Kisin, who lives in the UK, said yesterday: "The only people who should control what comedians say are comedians, which is a threat to free speech.

"I grew up under the Soviet Union, and when I saw this letter, it basically told me what I could say and what I could not say, and I thought that was exactly the letter a comic would have sent there."

Unicef ​​on Campus, from SOAS, said in a statement: "We are a student company aiming to raise funds for UNICEF and we do not represent UNICEF UK or any student body.

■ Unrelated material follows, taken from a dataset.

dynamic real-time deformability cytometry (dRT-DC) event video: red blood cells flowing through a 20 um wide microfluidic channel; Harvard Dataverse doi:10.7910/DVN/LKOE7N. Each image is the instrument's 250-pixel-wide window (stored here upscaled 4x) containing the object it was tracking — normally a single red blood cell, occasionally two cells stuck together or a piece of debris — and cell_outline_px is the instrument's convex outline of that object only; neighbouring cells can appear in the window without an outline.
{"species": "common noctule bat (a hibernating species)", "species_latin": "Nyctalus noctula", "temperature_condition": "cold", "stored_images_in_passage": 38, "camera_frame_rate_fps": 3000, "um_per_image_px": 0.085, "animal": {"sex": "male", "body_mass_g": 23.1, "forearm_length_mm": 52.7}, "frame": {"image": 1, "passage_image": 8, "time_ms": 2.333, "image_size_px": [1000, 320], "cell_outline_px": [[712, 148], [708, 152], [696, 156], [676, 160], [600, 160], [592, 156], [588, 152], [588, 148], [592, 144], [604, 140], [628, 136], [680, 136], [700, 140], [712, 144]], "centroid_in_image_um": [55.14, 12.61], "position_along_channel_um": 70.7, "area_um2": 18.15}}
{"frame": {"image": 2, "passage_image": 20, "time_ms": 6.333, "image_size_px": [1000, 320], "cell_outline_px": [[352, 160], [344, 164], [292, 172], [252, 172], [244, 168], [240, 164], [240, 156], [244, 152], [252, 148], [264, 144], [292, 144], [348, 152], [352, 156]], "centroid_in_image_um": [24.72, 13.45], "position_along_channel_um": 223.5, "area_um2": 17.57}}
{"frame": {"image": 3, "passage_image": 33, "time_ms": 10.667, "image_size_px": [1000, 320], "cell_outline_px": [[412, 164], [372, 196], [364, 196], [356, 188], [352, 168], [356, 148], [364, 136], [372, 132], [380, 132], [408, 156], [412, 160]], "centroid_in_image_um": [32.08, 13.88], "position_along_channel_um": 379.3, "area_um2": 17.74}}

"We invited the guests with the idea of ​​holding a comedy night to raise money.

"Because UNICEF is a charity for children, we wanted to make sure that it was a suitable event for the cause.

"We would never impose that guests must accept something they do not believe in.

"We regret the misrepresentation of our goal."

Following the series, Kisin on Tuesday in the London comedy club Comedy Unleashed a "wake" on, in which he discussed the letter.